## Exercise prompt
Can you reproduce every one of these lines exactly, leaving the pictures out of your answer?

Collection entries
:::

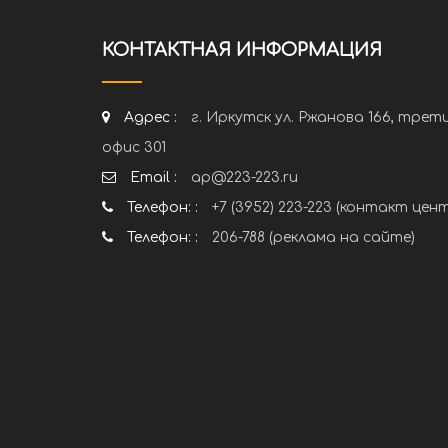
КОНТАКТНАЯ ИНФОРМАЦИЯ
Адрес :
г. Иркутск ул. Ржанова 166, трет
офис 301
Email :
ap@223-223.ru
Телефон: :
+7 (3952) 223-223 (контакт цен
Телефон: :
206-788 (реклама на сайте)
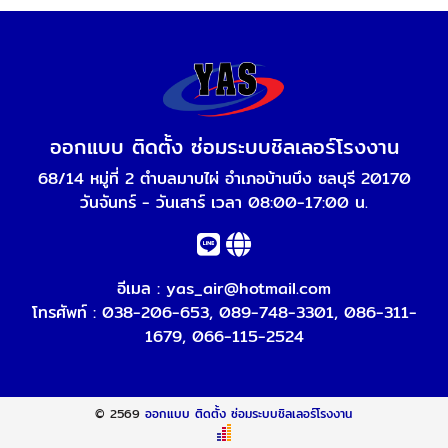
ออกแบบ ติดตั้ง ซ่อมระบบชิลเลอร์โรงงาน
68/14 หมู่ที่ 2 ตำบลมาบไผ่ อำเภอบ้านบึง ชลบุรี 20170
วันจันทร์ - วันเสาร์ เวลา 08:00-17:00 น.
อีเมล :
yas_air@hotmail.com
โทรศัพท์ :
038-206-653
,
089-748-3301
,
086-311-
1679
,
066-115-2524
© 2569
ออกแบบ ติดตั้ง ซ่อมระบบชิลเลอร์โรงงาน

:::

## Problem solution
КОНТАКТНАЯ ИНФОРМАЦИЯ
Адрес :
г. Иркутск ул. Ржанова 166, трет
офис 301
Email :
ap@223-223.ru
Телефон: :
+7 (3952) 223-223 (контакт цен
Телефон: :
206-788 (реклама на сайте)
ออกแบบ ติดตั้ง ซ่อมระบบชิลเลอร์โรงงาน
68/14 หมู่ที่ 2 ตำบลมาบไผ่ อำเภอบ้านบึง ชลบุรี 20170
วันจันทร์ - วันเสาร์ เวลา 08:00-17:00 น.
อีเมล :
yas_air@hotmail.com
โทรศัพท์ :
038-206-653
,
089-748-3301
,
086-311-
1679
,
066-115-2524
© 2569
ออกแบบ ติดตั้ง ซ่อมระบบชิลเลอร์โรงงาน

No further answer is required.